So how do these car chargers work? Do you just pull up and plug in or do you have a metered connection and pay with a CC? I know I could look, but chances are someone here has first hand knowledge.
With Tesla, you have an account. When you use a Supercharger, like the ones in front of Teeter, you just back in and when the the charging cable connector gets close, press the button on the cable, and your charge port door will open. Plug it in an you are set. You keep a card on file with your Tesla account and the charges go onto that.
Other Tesla chargers (called Destination Chargers, Level 2, they charger slower and might not be tied into the ecosystem as smoothly) might not be as automated.
Other EVs, its a grab bag right now. Some are free, like those ones in front of Giant. That company, Volta, I think, thinks that they support themselves with advertising. For now they are free. We'll see if that lasts.

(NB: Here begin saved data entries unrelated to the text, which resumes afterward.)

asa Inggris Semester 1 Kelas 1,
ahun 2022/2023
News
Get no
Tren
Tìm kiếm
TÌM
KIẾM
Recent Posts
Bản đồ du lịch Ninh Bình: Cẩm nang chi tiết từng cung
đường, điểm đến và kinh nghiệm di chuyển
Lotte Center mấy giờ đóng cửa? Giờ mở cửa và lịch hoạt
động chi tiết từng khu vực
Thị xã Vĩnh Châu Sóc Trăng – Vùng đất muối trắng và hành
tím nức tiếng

Other slow chargers like that might be free, some places offer free charging as an amenity. Or its subsidized like ones in govt locations to support EV adoption.
You will find a lot of other pay charging options. Most of them require an account with that specific service, and stories of low charge rates and inoperable charging points are a common theme in both reviews by magazines and from consumers. Ford is hoping to smooth some of that out by basically bundling a lot of these networks together into one account for you, which they then interface for you. Its looking better than trying to juggle three or four accounts with different companies yourself so far. I dont thing GM has offered anything like that.
For those, you need to either pay via an app type account on your phone, but some chargers allow for using a card, but thats not very common. The EU requires that. But not the US. This article describes some of those challenges. Every mutil car EV road test I read speaks to the same challenges. And when I do buy an EV, it will be a Tesla, an charging infrastructure is one very big reason. Nobody else allows you to plug your route into the NAV and charts your course including chargers that are almost certainly working. Other brands, not even close.
One of the biggest barriers to EV adoption is the charging network. There are roughly 136,400 gas stations in the U.S., but just 43,800 EV charging stations.